As a society, we need all of God's creatures to go through that ugly, awkward phase to prevent them from becoming attractive ass super-villians when they get older. Having yearbook photos taken while rocking an at-home bang and 17 coats of Great Lash mascara teaches people compassion. We need these years, so it doesn't become Gotham City around here.

Although, I’m willing to reconsider my opinion if one of you flawless toddlers is willing to teach me how to execute a perfectly symmetrical, classic cat-eye. Thanks a bunch, you little psychos.

 

SHOULD I HAVE MAJORED IN WANDERLUST?

When did going on vacation become a career choice? I don't remember any of my college advisors even mentioning it as an option. I feel bamboozled, AF.

My IG feed is filled with happy, tan bitches on beaches, who do not seem the least concerned with student loans. The posts are always captioned with things like, "Waking up is easy when your life is a dream." AND I HATE THEM SO MUCH, but it's the kind of hate that comes from admiration.

I need answers.

How did you do this? Will I have to sell detox tea? That's fine.
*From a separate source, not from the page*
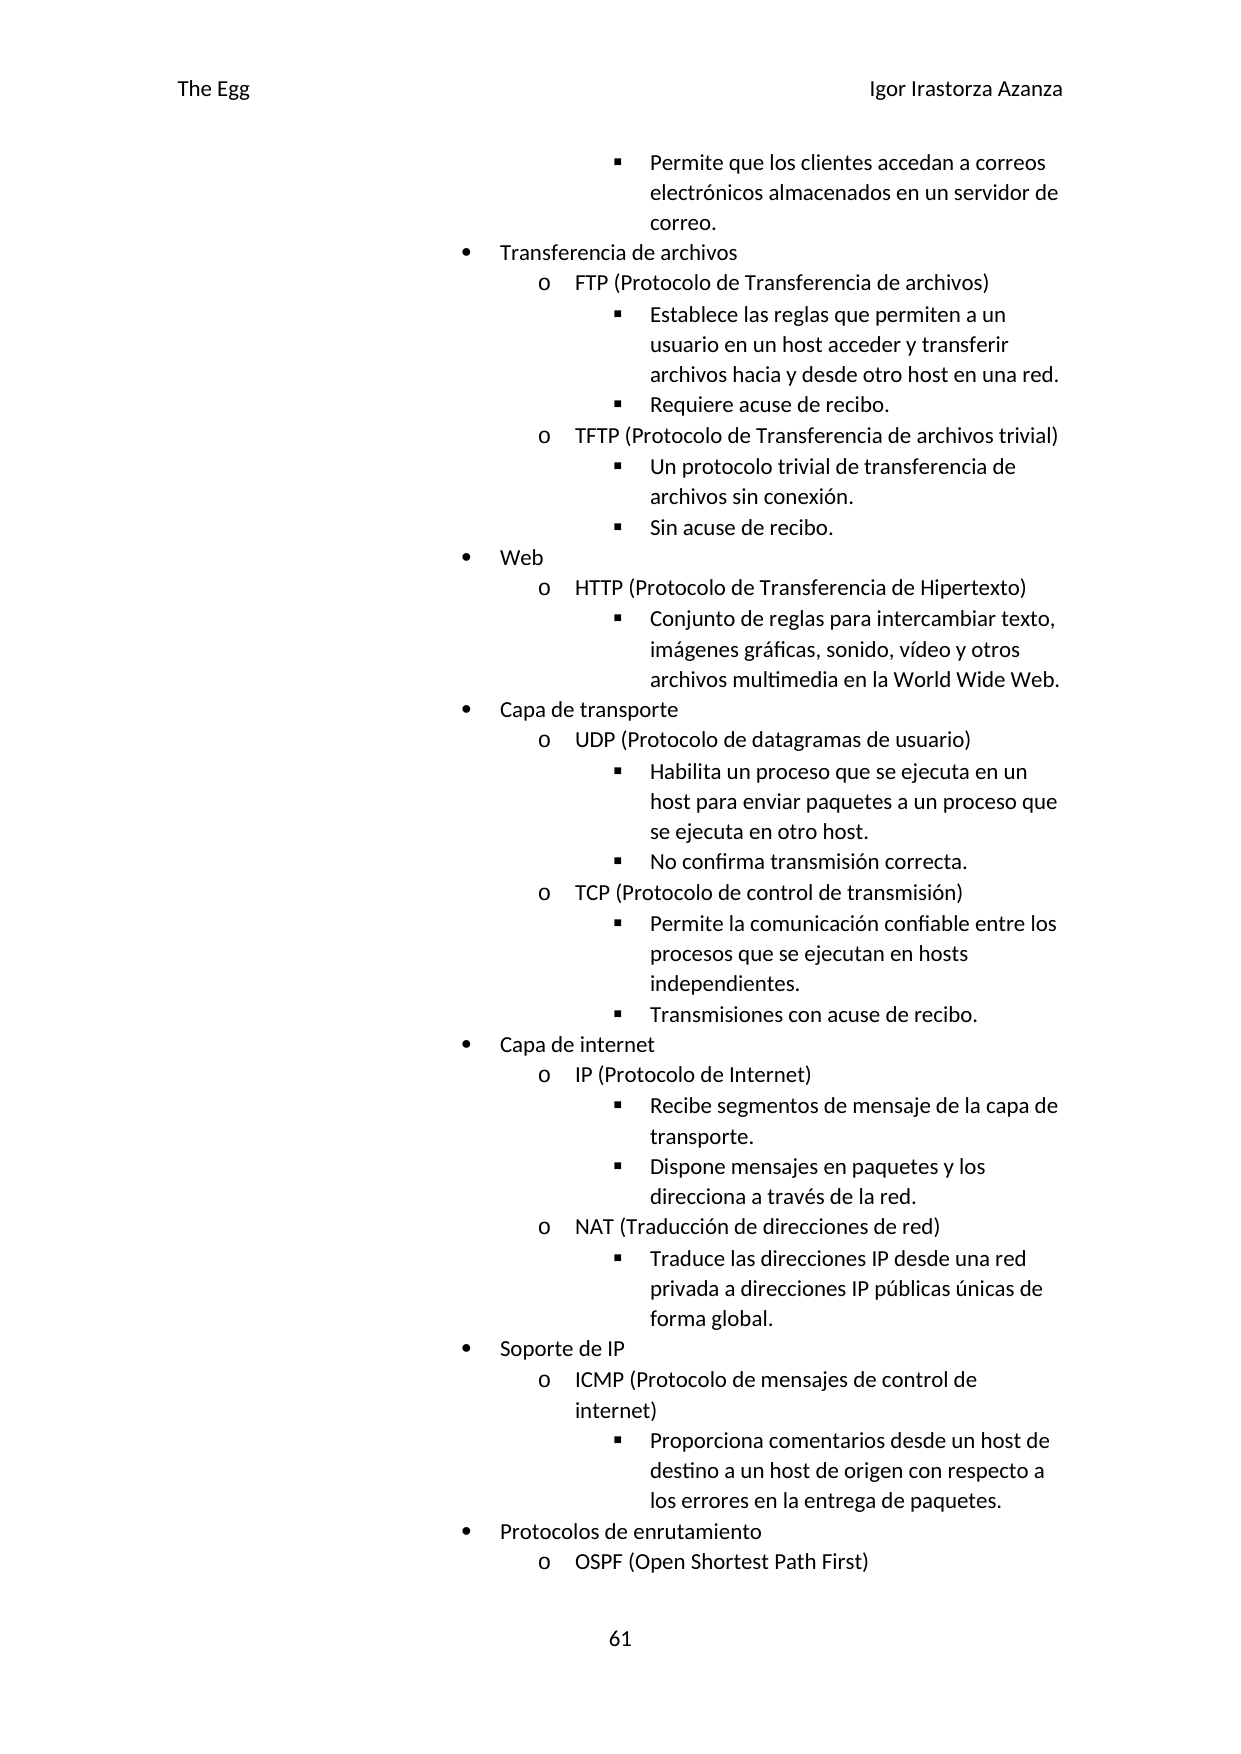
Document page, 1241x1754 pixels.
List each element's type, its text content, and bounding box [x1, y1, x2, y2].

I sell coffee now and mainly just get talked down to. Do you have a 401(k)? What is your relationship like with you father? What about the future? Are you eventually just going to get engulfed by the sea like Leonardo DiCaprio in Titanic?

I understand that wanderlust is a powerful affliction, but I also understand not wanting to suck dick to pay my rent, so I guess I'm out. Unless someone has the detox-tea hookup, in which case, I want y'all to ignore everything I said and just be happy for me.

I SAID BE HAPPY FOR ME.

 

WHAT'S WRONG WITH SNOWFLAKES?

Who let snowflake become a legitimate insult?

You just had to be like, "nope, that's weather." And move on. But now, it's everywhere and people are righteous in their belief that it's the BEST SHADE EVER THROWN. 

Some mouth-breather who boycotted Starbucks over a cup, thinks I'm unreasonable because I believe we shouldn't call every brown person a terrorist or be cool with wage inequality? 

Do you hear yourself? You're trying to insult someone for being a decent human being. GTFOH.

"Oh, I'm a snowflake for thinking everyone should have access to healthcare?" You got me, Jim, you silly son of a bitch. You got me.

This nonsense had me ready to quit the internet for good, but then I found all of these troll definitions for "Snowflake" on Urban Dictionary.

udsnowflake

I take it all back. Internet you're amazing. I'll never leave again.